Mushroom Cashew Soup with Thyme Crumpets

Mushroom Cashew Soup with Thyme Crumpets
Main INGREDIENTS
  • Vegetables
Ingredients
Method

Ingredients

Soup
  • 2 tablespoon olive oil
  • 3 shallots - chopped or thinly sliced
  • 4 cloves of garlic - peeled and thinly sliced
  • 800g Portobello or brown mushrooms – washed, Sliced or chopped
  • ½ tablespoon dried thyme
  • 50ml water
  • ½ tablespoon salt
  • ½ tablespoon black pepper
  • 50g cashews-roasted
  • 400ml almond milk
Thyme crumpets
  • 1 teaspoon apple cider vinegar
  • 250ml almond milk
  • 160g gluten free flour
  • ½ teaspoon gluten free baking powder
  • ¼ teaspoon bicarbonate of soda
  • ¼ teaspoon salt
  • 1 flax egg (1tablespoon ground flax and 3 tablespoon water)
  • 12 springs of fresh thyme
  • Light olive oil for cooking
  • Method

  • 1
    Heat the olive oil in the casserole over a low to medium heat on the hob, add the sliced or chopped shallots and garlic and saute until browned.
  • 2
    Add the sliced or chopped mushrooms and the dried thyme, allow the mushrooms to release water and cook until the water has evaporated.
  • 3
    Deglaze the casserole with the 50ml of water and allow to reduce slightly.
  • 4
    Add salt, pepper, cashews and almond milk and cook for 10 minutes over a medium heat.

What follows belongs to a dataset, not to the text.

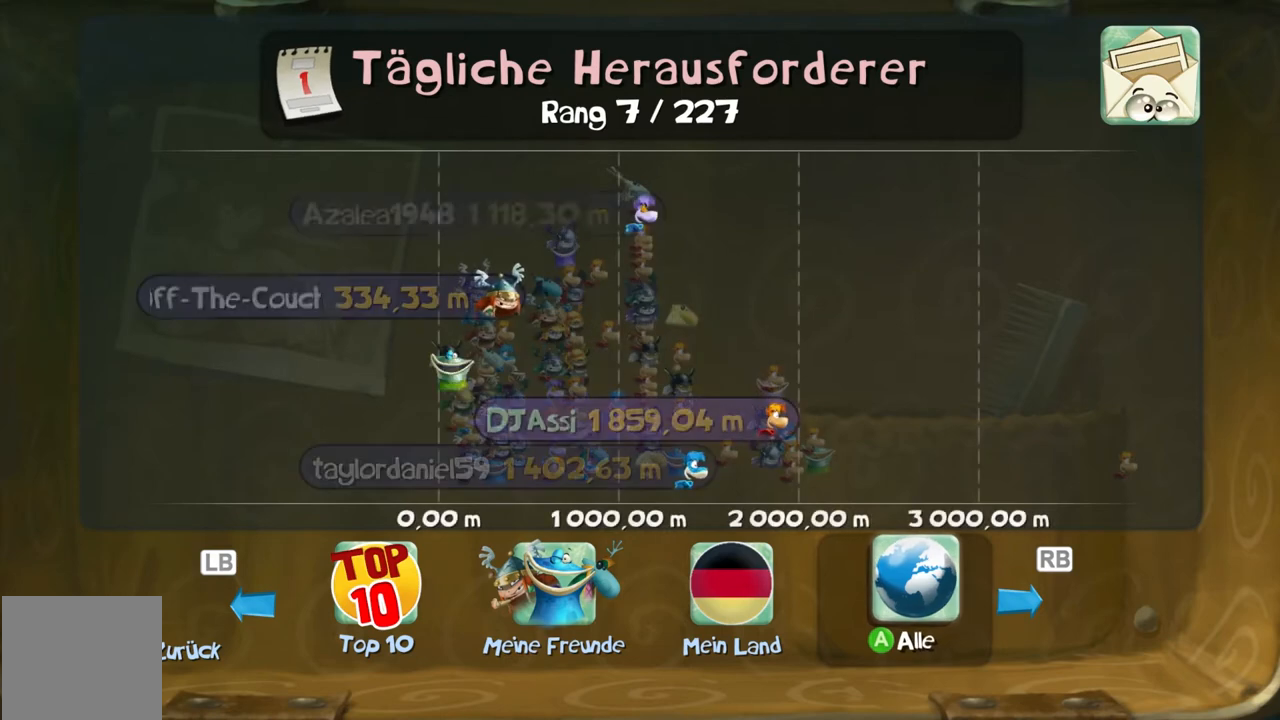
{"buttons": ["B"], "left_stick": "center", "events": []}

Taste and add extra seasoning as needed.
  • 5
    Serve warm.
  • 6
    Crumpets
  • 7
    Add the apple cider vinegar to the almond milk and allow to stand for 2 minutes.
  • 8
    Sift all the dry ingredients in medium bowl. Add the almond milk mixture to the dry ingredients along with the flax egg and mix until completely combined.
  • 9
    Heat a teaspoon of olive oil in a non-stick pan. Spoon one tablespoon of batter per crumpet into the pan. Cook for 2 minutes or until bubbles start to appear on top of crumpet, place a sprig of fresh thyme on top of each crumpet and flip to cook for a further 2 minutes on the other side until cooked through.
  • 10
    Place the crumpets on a paper towel to drain. Serve warm with the mushroom soup.
  • 11
    A flax egg is a sticky mixture of ground flax seed and water that is used as an egg substitute .To make the flax egg simply combine 1 tablespoon of ground flax seed with 3 tablespoons of water. Stir well and rest for 5minutes until thickened, the result should be a sticky egg like substitute.